Note that if we are searching e.g. [5 4 2] by option 'first' then there may be many rows whose column sum is equal to given row e.g. [2 4 5],[0 0 11],[4 2 5], [5 4 2] but only
last row i.e. [5,4,2] matches in all columns to given row to be searched.
-------------------------
bsearchmatrows.m (main program)
bsearchmatrowsTest1.m (simple test program)
bsearchmatrowsTest2.m (compare performance with MATLAB builtin metod index=find(ismember(mat,srow, 'rows'));
-------------------
For large data this search is extremely faster than MATLAB built in methods

Thomas Trötscher

Thomas Trötscher (view profile)

This does not work well when there are many rows with the same column sum. I have a matrix of size ~45000 x 350 where the rows can have a sum of 1, 2 or 3; in this case the supplied function used about 100 times as long as the built-in matlab function. Also, if the same data is transposed the function does not work at all.

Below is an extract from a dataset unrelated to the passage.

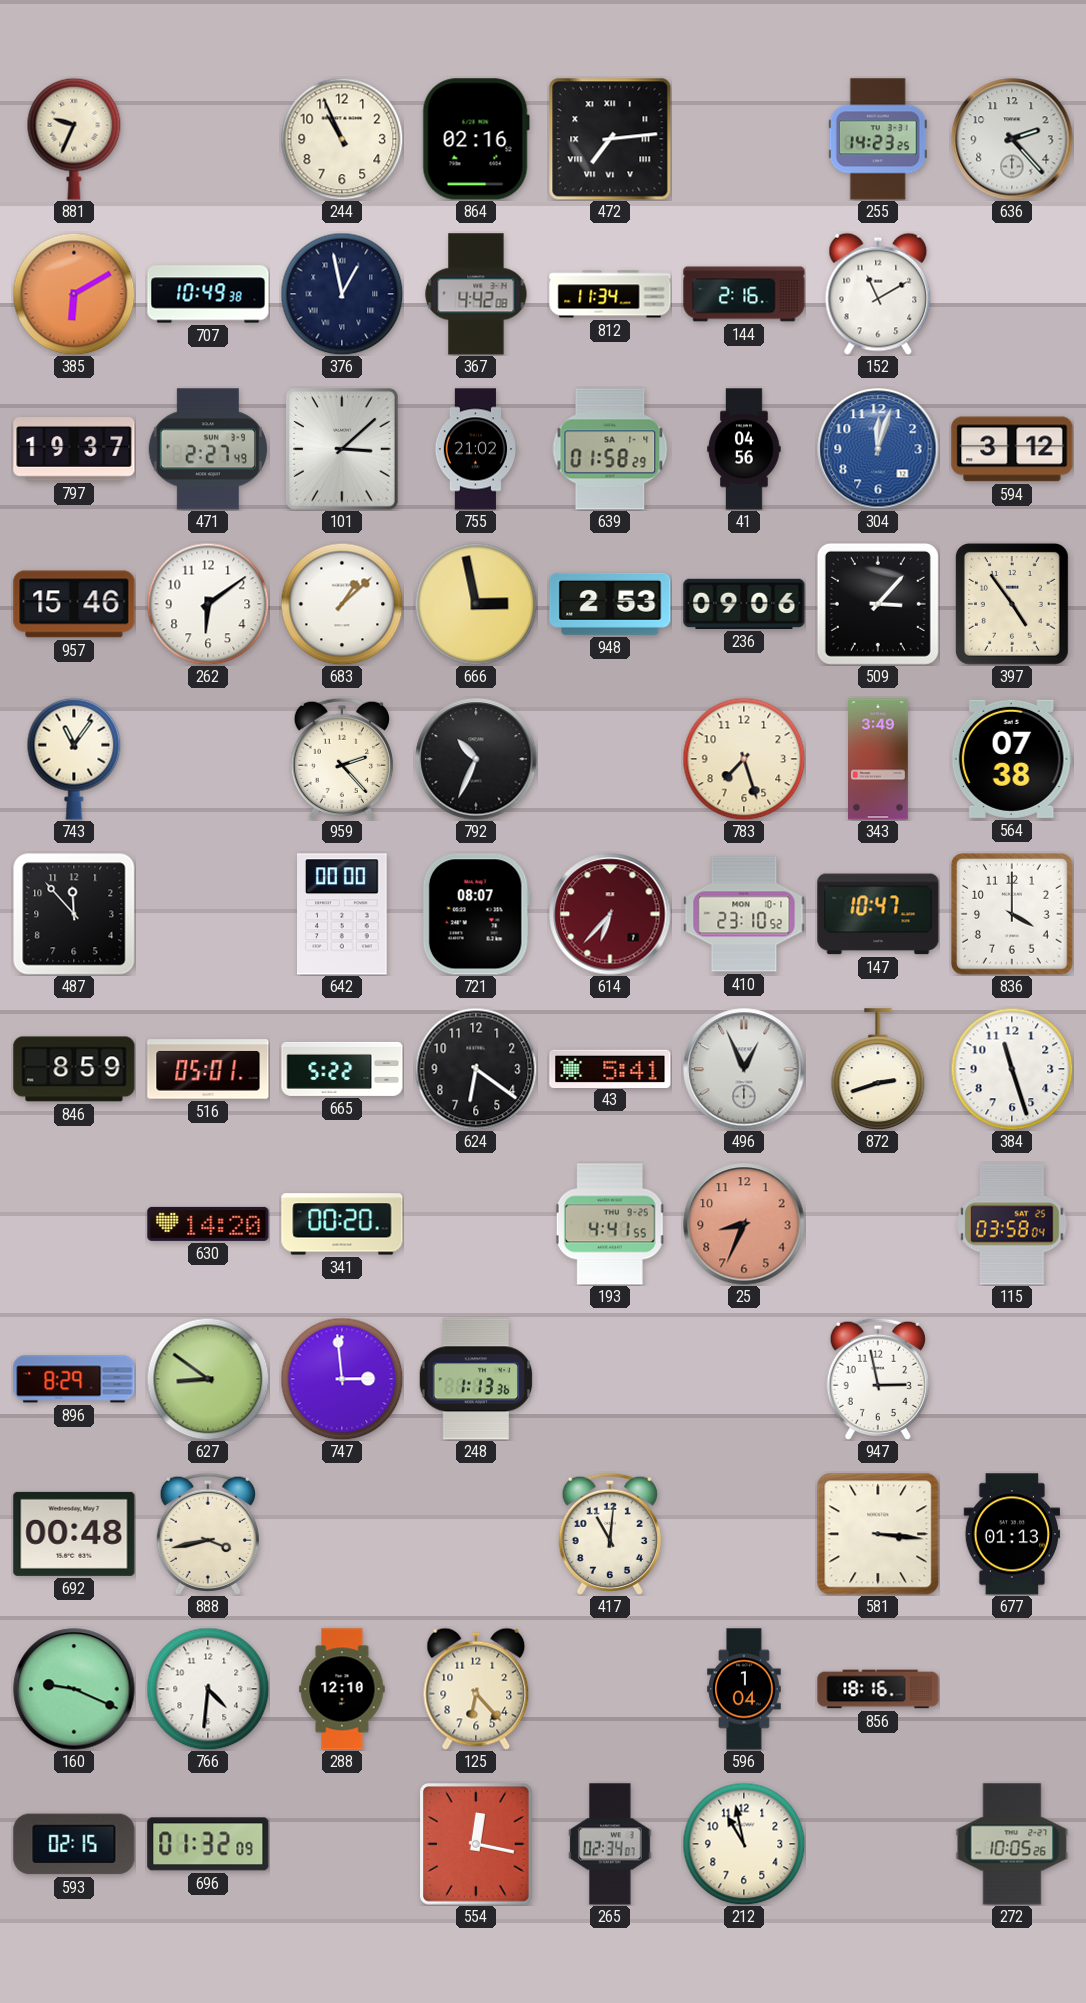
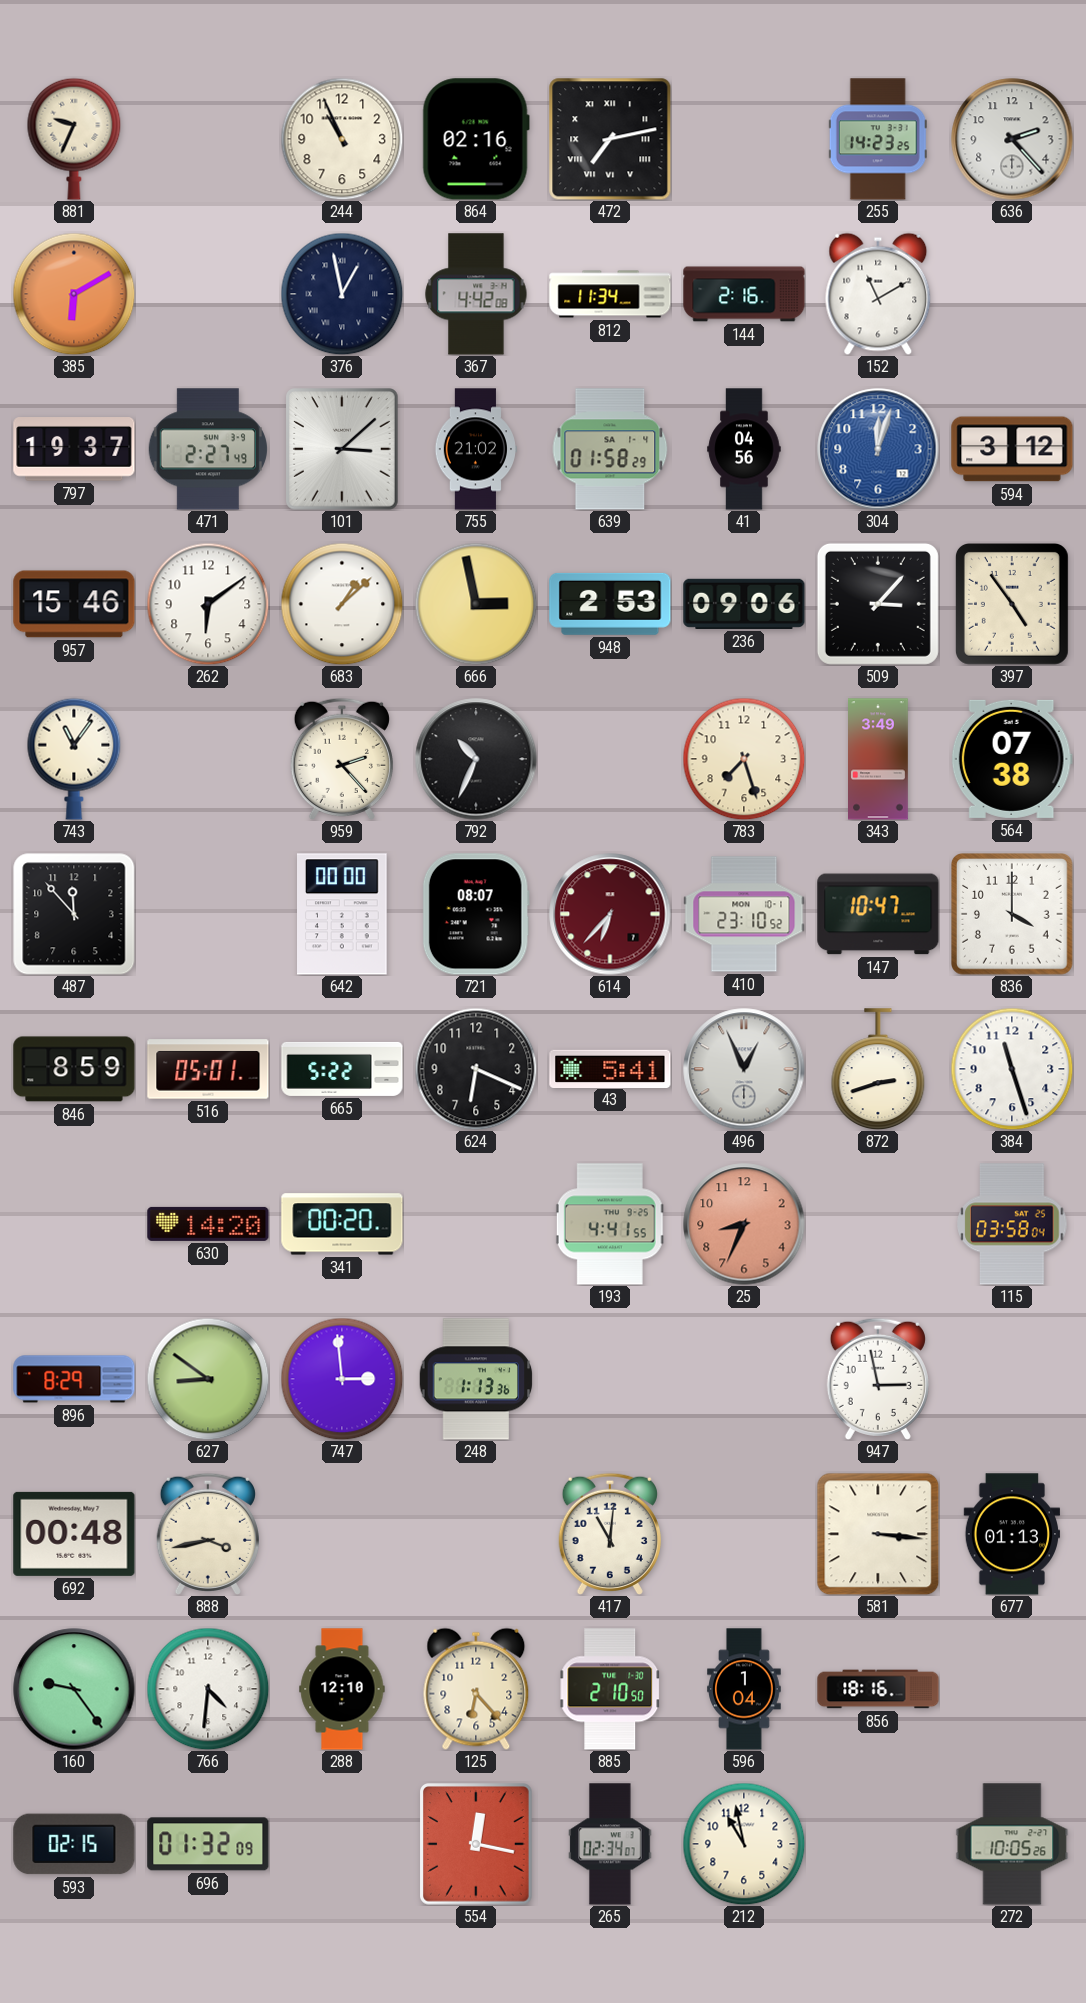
472: 7:14 -> 7:13
707: 10:49 -> none
624: 6:21 -> 6:19
160: 9:19 -> 9:24
885: none -> 2:10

Other than that it seems to work very well for uniformly distributed data.

woonsang cho

woonsang cho (view profile)

sorry I realized that it should be ordered by the sum. thank you

woonsang cho

woonsang cho (view profile)

It works for small matrices, but it does not work for some larger matrices. Please run and check the following statement:

bsearchmatrows([5 6; 2 3 ; 1 2 ; 1 1; 0 0],[5 6])

ans =
[]

Obviously it should return '1', but it doesn't. Please help us fix this bug. Thank you,

Amfy J.

Very useful for searching rows in large 2-D matrices.

M A Khan

in reply to Jos van der Geest
-----------------------------
if you are seraching small data set (e.g. matrix of few hundrend rows) then you will not feel the difference. But for large data set in thoudsands of rows then this is definitley faster then MATLAB builtin method "find(ismember(mat,srow, 'rows'))". It is easy to understand, MATLAB ismember method first sort the data, the sorting complexity of fastest algorithm merge sort/quick sort is O(nlogn) then ismember serach the data. Serach complexity of binary serach is O(logn) therefore if you use MATLAB builtin method the overall seraching complexity would be O(nlogn)+O(logn)=O(nlogn). If the data is already sorted then there is not need to sort it again, but if you use MATLAB buitin method it spend time to sort. But if you use the "bsearchmatrows" it will not sort the data , and searching complexity would be limit to O(logn). I have tested this program tens of times (see bsearchmatrowsTest2.m ),it always faster then MATLAB builtin methods.
-----------------------------
check again the program bsearchmatrowsTest2.m (as the data size grow , differece of peroframance goes in favour of bsearchmatrows.m)

Jos van der Geest

This is not faster than the proper use of ismember(M,srow,'rows').